START Given data

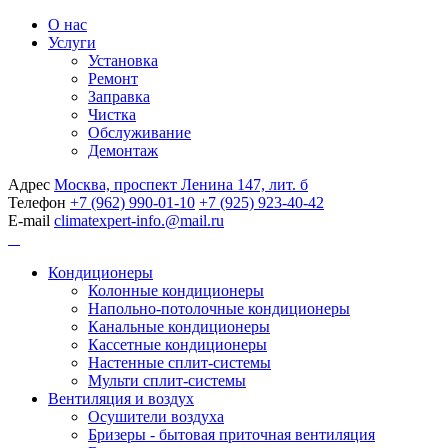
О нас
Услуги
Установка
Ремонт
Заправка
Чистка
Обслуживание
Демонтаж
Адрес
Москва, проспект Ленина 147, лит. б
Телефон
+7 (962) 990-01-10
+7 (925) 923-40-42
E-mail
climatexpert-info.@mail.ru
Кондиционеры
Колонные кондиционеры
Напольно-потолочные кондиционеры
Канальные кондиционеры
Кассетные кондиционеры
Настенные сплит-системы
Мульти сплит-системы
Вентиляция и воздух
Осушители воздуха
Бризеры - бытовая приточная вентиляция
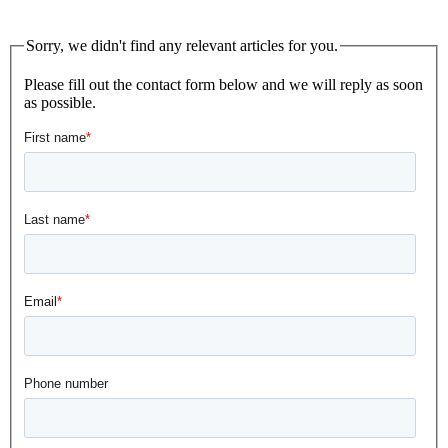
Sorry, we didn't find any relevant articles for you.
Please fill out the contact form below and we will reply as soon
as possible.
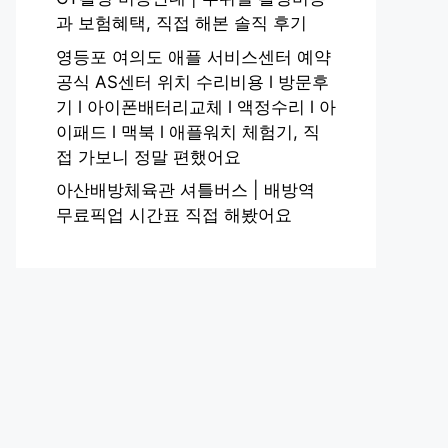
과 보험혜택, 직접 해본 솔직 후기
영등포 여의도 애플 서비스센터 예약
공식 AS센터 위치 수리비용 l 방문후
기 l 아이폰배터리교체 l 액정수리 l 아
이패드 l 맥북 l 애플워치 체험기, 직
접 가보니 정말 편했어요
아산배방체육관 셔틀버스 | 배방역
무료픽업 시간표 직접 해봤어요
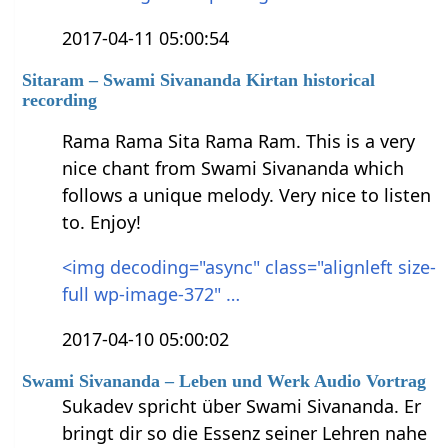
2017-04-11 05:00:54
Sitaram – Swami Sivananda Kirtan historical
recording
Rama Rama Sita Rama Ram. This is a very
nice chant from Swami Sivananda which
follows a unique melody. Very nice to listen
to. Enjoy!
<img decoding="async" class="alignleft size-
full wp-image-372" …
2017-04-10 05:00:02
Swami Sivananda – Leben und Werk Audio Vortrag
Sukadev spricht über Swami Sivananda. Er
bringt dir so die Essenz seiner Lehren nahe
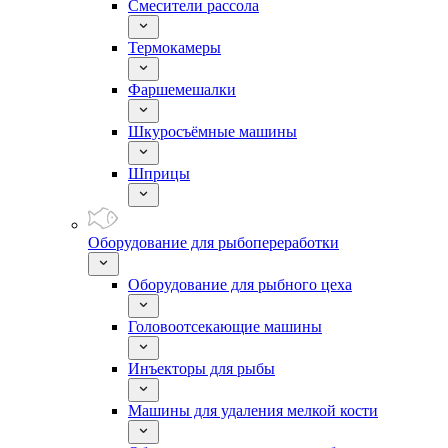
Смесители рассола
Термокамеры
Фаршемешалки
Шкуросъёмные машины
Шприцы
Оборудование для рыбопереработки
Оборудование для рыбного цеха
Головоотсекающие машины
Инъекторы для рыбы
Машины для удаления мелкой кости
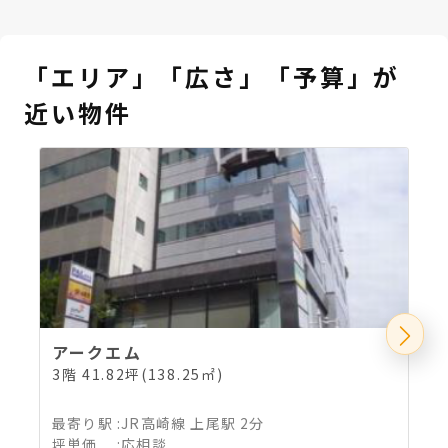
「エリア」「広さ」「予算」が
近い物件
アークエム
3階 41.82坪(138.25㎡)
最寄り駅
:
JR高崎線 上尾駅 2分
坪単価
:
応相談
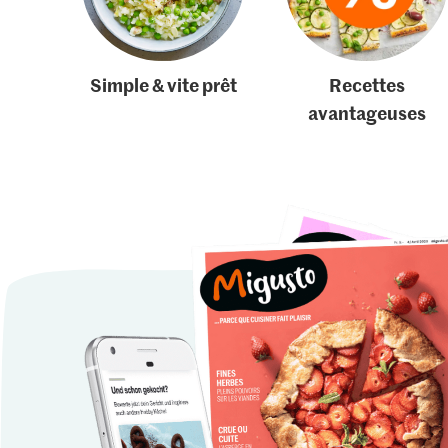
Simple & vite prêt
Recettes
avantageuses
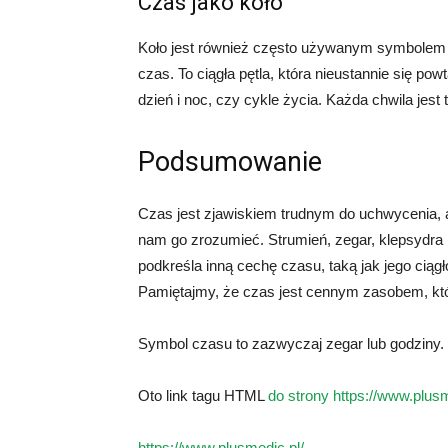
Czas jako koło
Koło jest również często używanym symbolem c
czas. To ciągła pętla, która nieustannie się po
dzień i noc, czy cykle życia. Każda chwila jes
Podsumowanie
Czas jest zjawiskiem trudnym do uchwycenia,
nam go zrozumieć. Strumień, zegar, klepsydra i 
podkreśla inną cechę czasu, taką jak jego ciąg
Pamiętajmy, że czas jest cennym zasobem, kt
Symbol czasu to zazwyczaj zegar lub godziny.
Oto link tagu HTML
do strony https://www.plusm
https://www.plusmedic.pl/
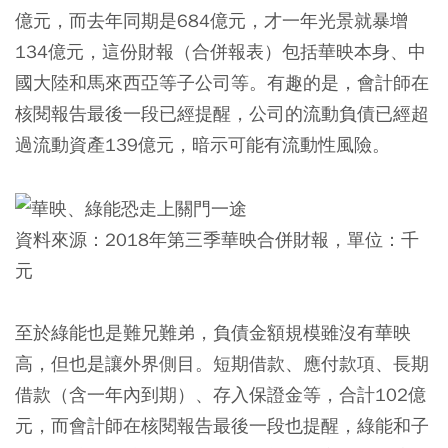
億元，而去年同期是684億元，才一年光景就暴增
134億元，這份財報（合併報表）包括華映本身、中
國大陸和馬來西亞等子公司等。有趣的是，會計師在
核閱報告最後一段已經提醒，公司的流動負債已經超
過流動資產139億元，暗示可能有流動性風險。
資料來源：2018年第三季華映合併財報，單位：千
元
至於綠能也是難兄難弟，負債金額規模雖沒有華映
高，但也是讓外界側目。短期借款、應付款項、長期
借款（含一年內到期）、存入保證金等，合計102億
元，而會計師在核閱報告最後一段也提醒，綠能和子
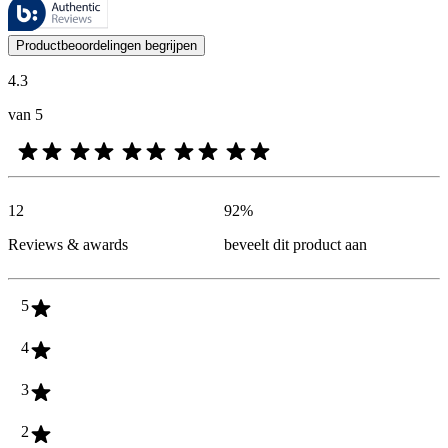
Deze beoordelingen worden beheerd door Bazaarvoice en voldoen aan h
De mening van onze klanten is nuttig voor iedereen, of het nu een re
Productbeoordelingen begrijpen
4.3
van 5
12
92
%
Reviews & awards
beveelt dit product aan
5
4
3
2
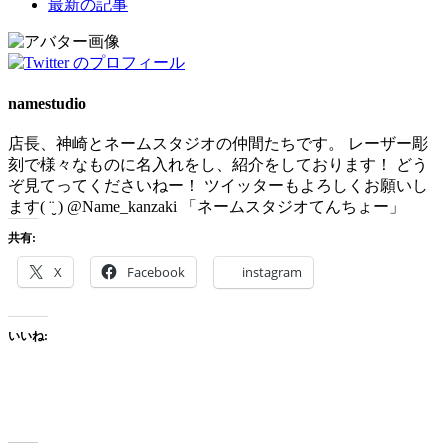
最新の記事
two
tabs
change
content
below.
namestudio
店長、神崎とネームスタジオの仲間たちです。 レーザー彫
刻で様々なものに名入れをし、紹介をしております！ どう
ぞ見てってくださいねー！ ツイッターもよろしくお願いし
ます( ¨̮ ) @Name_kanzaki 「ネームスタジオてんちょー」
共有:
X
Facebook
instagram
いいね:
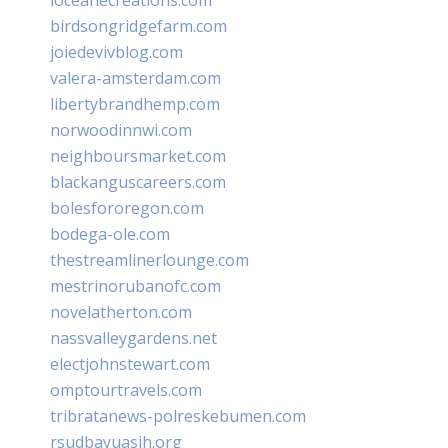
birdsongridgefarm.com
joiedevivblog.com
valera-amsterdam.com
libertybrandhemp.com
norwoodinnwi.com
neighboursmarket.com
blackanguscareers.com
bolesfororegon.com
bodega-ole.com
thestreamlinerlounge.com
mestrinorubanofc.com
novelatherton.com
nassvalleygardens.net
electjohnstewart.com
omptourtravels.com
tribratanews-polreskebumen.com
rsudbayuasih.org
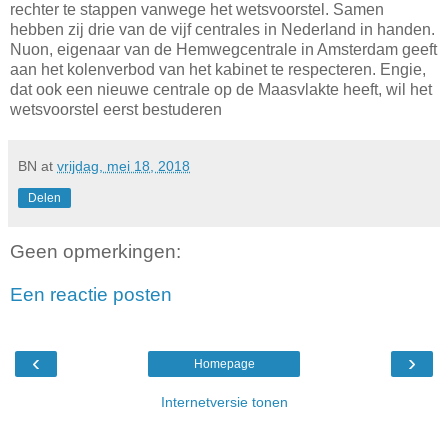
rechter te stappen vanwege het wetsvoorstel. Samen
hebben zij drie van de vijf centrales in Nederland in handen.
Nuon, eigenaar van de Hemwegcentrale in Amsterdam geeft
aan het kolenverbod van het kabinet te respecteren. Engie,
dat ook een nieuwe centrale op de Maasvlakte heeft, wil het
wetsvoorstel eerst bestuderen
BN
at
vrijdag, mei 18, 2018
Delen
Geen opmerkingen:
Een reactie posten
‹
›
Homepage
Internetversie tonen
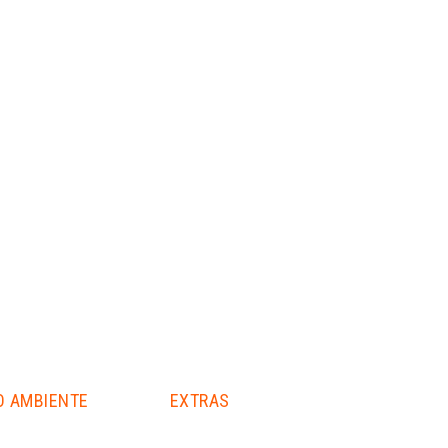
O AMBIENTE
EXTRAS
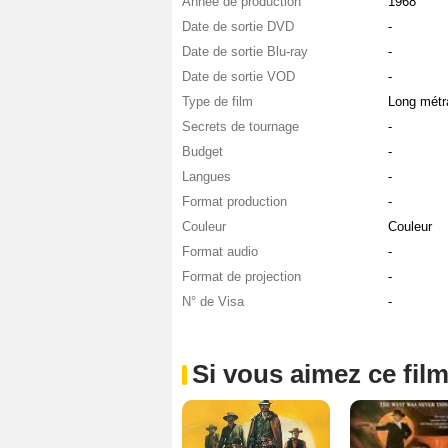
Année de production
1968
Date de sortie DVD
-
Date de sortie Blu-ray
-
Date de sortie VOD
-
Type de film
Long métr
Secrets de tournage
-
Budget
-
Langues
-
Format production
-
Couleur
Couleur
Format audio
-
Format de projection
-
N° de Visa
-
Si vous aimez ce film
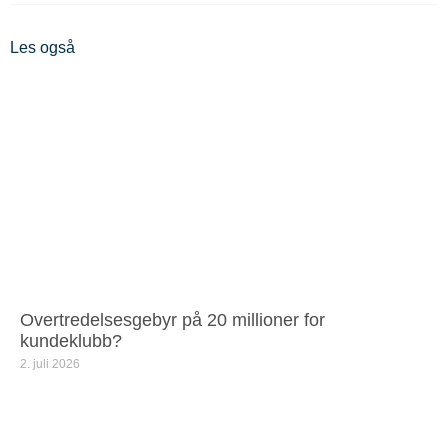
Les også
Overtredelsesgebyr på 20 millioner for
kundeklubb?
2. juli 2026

END Given data

▶ [Aim of the exercise]
Among the lines above, the one with "https://www.plusmedic.pl/" opens the part to repeat and the one with "joiedevivblog.com" closes it; repeat only that part exactly, with no pictures.

▶ [Response area]
https://www.plusmedic.pl/
億元，而去年同期是684億元，才一年光景就暴增
134億元，這份財報（合併報表）包括華映本身、中
國大陸和馬來西亞等子公司等。有趣的是，會計師在
核閱報告最後一段已經提醒，公司的流動負債已經超
過流動資產139億元，暗示可能有流動性風險。
資料來源：2018年第三季華映合併財報，單位：千
元
至於綠能也是難兄難弟，負債金額規模雖沒有華映
高，但也是讓外界側目。短期借款、應付款項、長期
借款（含一年內到期）、存入保證金等，合計102億
元，而會計師在核閱報告最後一段也提醒，綠能和子
Deze beoordelingen worden beheerd door Bazaarvoice en voldoen aan h
De mening van onze klanten is nuttig voor iedereen, of het nu een re
Productbeoordelingen begrijpen
4.3
van 5
12
92
%
Reviews & awards
beveelt dit product aan
5
4
3
2
最新の記事
two
tabs
change
content
below.
namestudio
店長、神崎とネームスタジオの仲間たちです。 レーザー彫
刻で様々なものに名入れをし、紹介をしております！ どう
ぞ見てってくださいねー！ ツイッターもよろしくお願いし
ます( ¨̮ ) @Name_kanzaki 「ネームスタジオてんちょー」
共有:
X
Facebook
instagram
いいね:
birdsongridgefarm.com
joiedevivblog.com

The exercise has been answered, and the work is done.